A detailed report created by the nation’s top disease investigators meant to give step-by-step advice to local leaders deciding when and how to reopen public places such as mass transit, day care centers and restaurants during the still-raging pandemic has been shelved by the Trump administration, The Associated Press reported.
The 17-page report by a Centers for Disease Control and Prevention team, titled “Guidance for Implementing the Opening Up America Again Framework,” was researched and written to help faith leaders, business owners, educators and state and local officials as they begin to reopen.
It was supposed to be published last Friday, but agency scientists were told the guidance “would never see the light of day,” according to a CDC official. The official was not authorized to talk to reporters and spoke to The Associated Press on the condition of anonymity.

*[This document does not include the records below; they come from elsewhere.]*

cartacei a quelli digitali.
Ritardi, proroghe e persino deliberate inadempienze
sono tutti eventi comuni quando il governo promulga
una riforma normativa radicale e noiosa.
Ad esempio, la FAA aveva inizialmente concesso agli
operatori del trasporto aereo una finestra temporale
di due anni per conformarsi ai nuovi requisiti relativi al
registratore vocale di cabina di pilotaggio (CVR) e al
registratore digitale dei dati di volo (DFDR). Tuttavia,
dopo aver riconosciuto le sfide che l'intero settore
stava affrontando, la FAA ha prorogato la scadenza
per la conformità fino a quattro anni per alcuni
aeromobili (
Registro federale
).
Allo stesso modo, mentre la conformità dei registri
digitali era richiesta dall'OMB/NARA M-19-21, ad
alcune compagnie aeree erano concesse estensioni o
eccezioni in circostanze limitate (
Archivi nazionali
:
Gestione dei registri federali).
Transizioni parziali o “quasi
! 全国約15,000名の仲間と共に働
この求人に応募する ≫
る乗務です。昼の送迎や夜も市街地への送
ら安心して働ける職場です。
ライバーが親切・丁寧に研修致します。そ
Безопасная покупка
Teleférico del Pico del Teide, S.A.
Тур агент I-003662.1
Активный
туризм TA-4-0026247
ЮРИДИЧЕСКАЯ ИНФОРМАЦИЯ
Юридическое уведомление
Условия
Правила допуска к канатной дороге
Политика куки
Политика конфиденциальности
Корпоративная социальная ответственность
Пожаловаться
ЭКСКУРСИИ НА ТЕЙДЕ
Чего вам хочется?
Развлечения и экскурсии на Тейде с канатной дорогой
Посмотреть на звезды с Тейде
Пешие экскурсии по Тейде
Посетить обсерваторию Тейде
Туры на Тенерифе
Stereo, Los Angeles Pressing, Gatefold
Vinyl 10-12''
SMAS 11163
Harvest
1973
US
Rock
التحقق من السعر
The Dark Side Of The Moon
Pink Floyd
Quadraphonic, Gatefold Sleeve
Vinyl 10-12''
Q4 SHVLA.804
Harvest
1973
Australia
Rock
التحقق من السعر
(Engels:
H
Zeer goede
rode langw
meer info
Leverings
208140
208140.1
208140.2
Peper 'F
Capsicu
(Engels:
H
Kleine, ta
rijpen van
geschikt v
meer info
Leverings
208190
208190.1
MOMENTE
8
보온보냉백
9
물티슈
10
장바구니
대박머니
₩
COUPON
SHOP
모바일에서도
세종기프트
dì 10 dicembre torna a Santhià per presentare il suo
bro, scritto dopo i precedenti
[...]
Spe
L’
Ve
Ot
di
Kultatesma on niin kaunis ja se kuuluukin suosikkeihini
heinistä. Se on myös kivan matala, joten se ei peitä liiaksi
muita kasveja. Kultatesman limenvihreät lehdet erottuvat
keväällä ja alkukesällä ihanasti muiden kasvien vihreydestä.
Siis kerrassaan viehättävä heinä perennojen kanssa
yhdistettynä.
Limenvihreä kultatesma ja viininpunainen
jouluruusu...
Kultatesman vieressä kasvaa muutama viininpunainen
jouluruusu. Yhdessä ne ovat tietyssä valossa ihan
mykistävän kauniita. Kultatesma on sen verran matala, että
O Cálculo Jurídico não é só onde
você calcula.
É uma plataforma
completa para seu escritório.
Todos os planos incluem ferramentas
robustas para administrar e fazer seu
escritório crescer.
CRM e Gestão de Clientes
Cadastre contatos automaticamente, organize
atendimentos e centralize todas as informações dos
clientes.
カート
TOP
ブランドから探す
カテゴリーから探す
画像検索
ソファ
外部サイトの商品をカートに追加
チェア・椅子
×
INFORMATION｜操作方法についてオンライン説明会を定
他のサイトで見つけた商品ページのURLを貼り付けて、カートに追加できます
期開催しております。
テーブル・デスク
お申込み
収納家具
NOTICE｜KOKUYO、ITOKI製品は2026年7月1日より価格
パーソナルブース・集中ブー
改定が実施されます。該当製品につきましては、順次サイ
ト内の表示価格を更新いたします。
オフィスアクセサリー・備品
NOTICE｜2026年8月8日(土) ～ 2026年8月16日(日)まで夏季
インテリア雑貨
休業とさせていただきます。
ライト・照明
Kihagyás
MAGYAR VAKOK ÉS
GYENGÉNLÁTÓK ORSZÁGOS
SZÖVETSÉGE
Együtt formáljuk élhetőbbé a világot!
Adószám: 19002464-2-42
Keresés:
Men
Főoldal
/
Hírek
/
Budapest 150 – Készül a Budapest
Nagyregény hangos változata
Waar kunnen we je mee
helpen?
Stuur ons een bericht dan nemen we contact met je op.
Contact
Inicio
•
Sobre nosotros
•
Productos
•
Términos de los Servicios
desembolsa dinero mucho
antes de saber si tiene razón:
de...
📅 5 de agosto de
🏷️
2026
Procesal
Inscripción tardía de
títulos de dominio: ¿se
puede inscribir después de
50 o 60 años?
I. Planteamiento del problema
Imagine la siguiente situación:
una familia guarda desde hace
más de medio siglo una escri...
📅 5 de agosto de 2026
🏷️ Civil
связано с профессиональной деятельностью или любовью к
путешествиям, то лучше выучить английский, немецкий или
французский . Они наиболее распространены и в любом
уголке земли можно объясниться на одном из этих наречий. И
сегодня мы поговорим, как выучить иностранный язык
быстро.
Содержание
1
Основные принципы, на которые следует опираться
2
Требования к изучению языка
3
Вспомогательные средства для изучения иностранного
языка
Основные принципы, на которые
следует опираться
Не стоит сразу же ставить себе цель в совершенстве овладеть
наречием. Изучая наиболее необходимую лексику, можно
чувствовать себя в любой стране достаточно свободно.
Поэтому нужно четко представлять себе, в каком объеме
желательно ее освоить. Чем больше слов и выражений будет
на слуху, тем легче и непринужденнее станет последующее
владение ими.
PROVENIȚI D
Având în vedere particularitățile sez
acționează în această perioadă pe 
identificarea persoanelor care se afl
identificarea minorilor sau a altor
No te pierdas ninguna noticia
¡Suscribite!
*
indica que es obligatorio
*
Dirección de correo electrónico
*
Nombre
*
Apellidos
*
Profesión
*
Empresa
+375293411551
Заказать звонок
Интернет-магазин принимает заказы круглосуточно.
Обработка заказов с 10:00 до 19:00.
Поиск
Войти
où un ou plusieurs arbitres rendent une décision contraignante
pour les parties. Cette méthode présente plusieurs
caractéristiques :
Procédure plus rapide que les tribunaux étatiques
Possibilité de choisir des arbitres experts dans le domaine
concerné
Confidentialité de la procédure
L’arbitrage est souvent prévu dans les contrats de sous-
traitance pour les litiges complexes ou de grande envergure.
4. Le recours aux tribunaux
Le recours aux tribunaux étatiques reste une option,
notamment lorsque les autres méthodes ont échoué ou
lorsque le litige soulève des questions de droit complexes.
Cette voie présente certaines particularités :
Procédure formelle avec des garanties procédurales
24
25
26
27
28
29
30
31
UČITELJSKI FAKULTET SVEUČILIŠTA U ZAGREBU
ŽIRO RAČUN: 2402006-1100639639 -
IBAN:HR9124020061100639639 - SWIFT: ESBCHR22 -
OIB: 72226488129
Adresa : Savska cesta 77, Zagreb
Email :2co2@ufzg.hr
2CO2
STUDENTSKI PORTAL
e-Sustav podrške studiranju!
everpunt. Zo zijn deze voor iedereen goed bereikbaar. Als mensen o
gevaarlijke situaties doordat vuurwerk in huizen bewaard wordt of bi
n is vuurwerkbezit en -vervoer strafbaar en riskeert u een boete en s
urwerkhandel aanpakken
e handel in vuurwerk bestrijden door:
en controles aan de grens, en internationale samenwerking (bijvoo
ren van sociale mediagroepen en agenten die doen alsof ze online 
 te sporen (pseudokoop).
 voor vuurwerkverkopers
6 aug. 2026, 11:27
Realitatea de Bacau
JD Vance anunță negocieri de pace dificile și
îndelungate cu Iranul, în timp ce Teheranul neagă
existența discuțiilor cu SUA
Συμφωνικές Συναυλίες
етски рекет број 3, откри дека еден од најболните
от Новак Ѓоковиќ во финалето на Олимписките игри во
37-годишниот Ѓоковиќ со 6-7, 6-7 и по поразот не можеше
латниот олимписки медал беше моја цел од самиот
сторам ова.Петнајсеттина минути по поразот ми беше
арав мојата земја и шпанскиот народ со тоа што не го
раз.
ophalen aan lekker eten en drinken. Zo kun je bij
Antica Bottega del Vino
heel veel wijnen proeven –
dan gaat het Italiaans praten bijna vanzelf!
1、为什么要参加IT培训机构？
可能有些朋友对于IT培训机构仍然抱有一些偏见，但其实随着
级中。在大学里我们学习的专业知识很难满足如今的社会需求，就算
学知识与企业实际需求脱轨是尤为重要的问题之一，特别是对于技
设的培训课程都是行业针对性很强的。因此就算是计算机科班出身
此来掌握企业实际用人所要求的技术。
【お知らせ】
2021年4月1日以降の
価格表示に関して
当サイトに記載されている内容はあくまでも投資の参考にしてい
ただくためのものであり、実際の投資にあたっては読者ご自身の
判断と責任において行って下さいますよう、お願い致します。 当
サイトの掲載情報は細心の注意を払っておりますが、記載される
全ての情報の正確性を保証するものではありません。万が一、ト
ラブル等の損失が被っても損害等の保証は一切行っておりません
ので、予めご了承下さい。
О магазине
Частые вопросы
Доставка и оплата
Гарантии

The AP obtained a copy from a second federal official who was not authorized to release it. The guidance was described in AP stories last week, prior to the White House decision to shelve it.
The Trump administration has been closely controlling the release of guidance and information during the pandemic spurred by a new coronavirus that scientists are still trying to understand, with the President himself leading freewheeling daily briefings until last week, AP adds.
Traditionally, it’s been the CDC’s role to give the public and local officials guidance and science-based information during public health crises. During this one, however, the CDC has not had a regular, pandemic-related news briefing in nearly two months. CDC Director Dr. Robert Redfield has been a member of the White House coronavirus task force, but largely absent from public appearances.
The dearth of real-time, public information from the nation’s experts has struck many current and former government health officials as dangerous.
“CDC has always been the public health agency Americans turn to in a time of crisis,” said Dr. Howard Koh, a Harvard professor and former health official in the Obama administration during the H1N1 swine flu pandemic in 2009. “The standard in a crisis is to turn to them for the latest data and latest guidance and the latest press briefing. That has not occurred, and everyone sees that.”
The Trump administration has instead sought to put the onus on states to handle COVID-19 response. This approach to managing the pandemic has been reflected in President Donald Trump’s public statements, from the assertion that he isn’t responsible for the country’s lackluster early testing efforts, to his description last week of the federal government’s role as a “supplier of last resort” for states in need of testing aid.
White House spokeswoman Kayleigh McEnany echoed at a briefing Wednesday: “We’ve consulted individually with states, but as I said, it’s (a) governor-led effort. It’s a state-led effort on … which the federal government will consult. And we do so each and every day.”
The rejected reopening guidance was described by one of the federal officials as a touchstone document that was to be used as a blueprint for other groups inside the CDC who are creating the same type of instructional materials for other facilities.